▶ Data for review:
::::

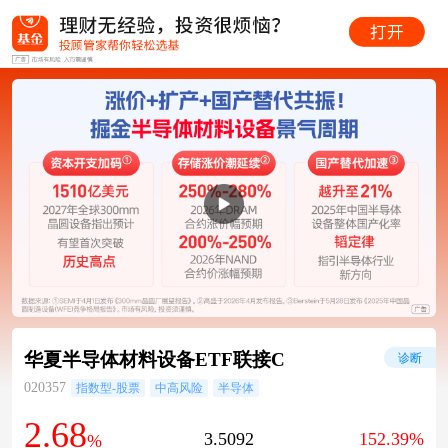
华夏半导体材料设备ETF联接C
诊断
020357
指数型-股票
中高风险
半导体
2.68
3.5092
152.39%
%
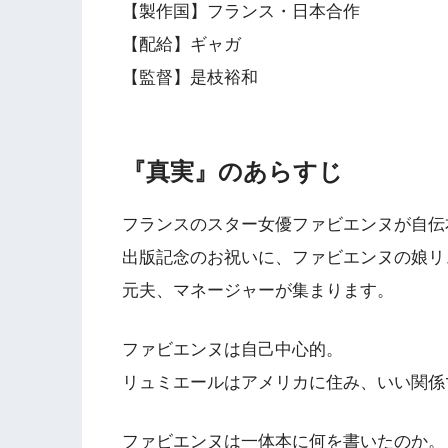
【製作国】フランス・日本合作
【配給】ギャガ
【監督】是枝裕和
『真実』のあらすじ
フランスのスター女優ファビエンヌが自伝
出版記念のお祝いに、ファビエンヌの娘リ
元夫、マネージャーが集まります。
ファビエンヌは自己中心的。
リュミエールはアメリカに住み、いい関係
ファビエンヌは一体本に何を書いたのか。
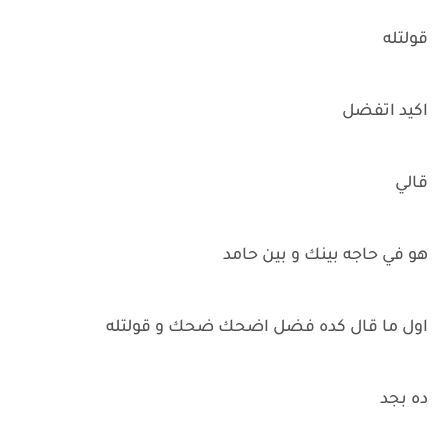
قولتله
اكيد اتفضل
قالي
هو في حاجه بينك و بين حامد
اول ما قال كده فضل اضحك ضحك و قولتله
ده بجد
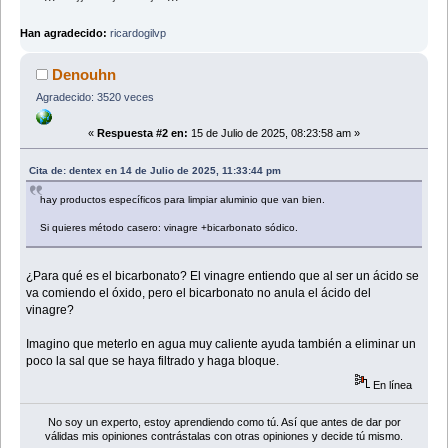
Han agradecido:
ricardogilvp
Denouhn
Agradecido: 3520 veces
«
Respuesta #2 en:
15 de Julio de 2025, 08:23:58 am »
Cita de: dentex en 14 de Julio de 2025, 11:33:44 pm
hay productos específicos para limpiar aluminio que van bien.
Si quieres método casero: vinagre +bicarbonato sódico.
¿Para qué es el bicarbonato? El vinagre entiendo que al ser un ácido se
va comiendo el óxido, pero el bicarbonato no anula el ácido del
vinagre?
Imagino que meterlo en agua muy caliente ayuda también a eliminar un
poco la sal que se haya filtrado y haga bloque.
En línea
No soy un experto, estoy aprendiendo como tú. Así que antes de dar por
válidas mis opiniones contrástalas con otras opiniones y decide tú mismo.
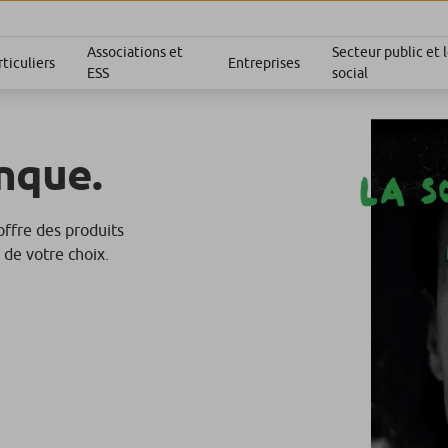
Associations et
Secteur public et
ticuliers
Entreprises
ESS
social
nque.
 offre des produits
 de votre choix.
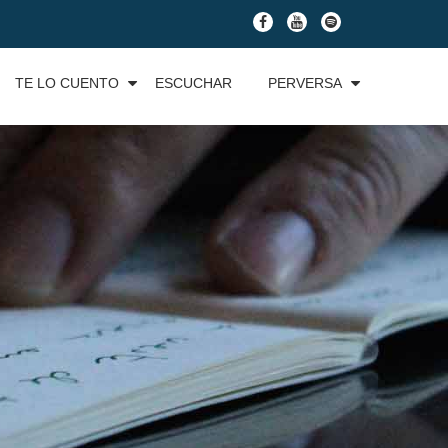
fa-
fa-
fa-
facebook
youtube
spotify
TE LO CUENTO
ESCUCHAR
PERVERSA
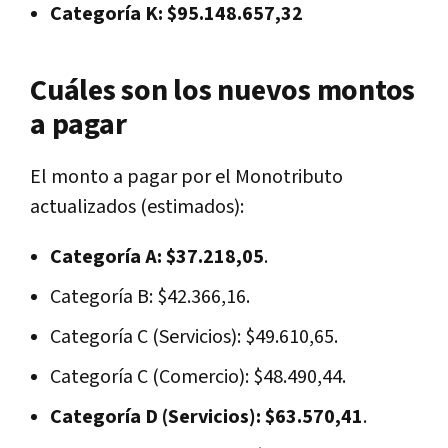
Categoría K: $95.148.657,32
Cuáles son los nuevos montos
a pagar
El monto a pagar por el Monotributo
actualizados (estimados):
Categoría A: $37.218,05
.
Categoría B: $42.366,16.
Categoría C (Servicios): $49.610,65.
Categoría C (Comercio): $48.490,44.
Categoría D (Servicios): $63.570,41
.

::::

▶ Instructions to follow: Nothing but the lines from the start of the listing through the line with "Si quieres método" belongs in the answer, each one retyped exactly and without pictures.

▶ Answer to the problem:
华夏半导体材料设备ETF联接C
诊断
020357
指数型-股票
中高风险
半导体
2.68
3.5092
152.39%
%
【製作国】フランス・日本合作
【配給】ギャガ
【監督】是枝裕和
『真実』のあらすじ
フランスのスター女優ファビエンヌが自伝
出版記念のお祝いに、ファビエンヌの娘リ
元夫、マネージャーが集まります。
ファビエンヌは自己中心的。
リュミエールはアメリカに住み、いい関係
ファビエンヌは一体本に何を書いたのか。
قولتله
اكيد اتفضل
قالي
هو في حاجه بينك و بين حامد
اول ما قال كده فضل اضحك ضحك و قولتله
ده بجد
Han agradecido:
ricardogilvp
Denouhn
Agradecido: 3520 veces
«
Respuesta #2 en:
15 de Julio de 2025, 08:23:58 am »
Cita de: dentex en 14 de Julio de 2025, 11:33:44 pm
hay productos específicos para limpiar aluminio que van bien.
Si quieres método casero: vinagre +bicarbonato sódico.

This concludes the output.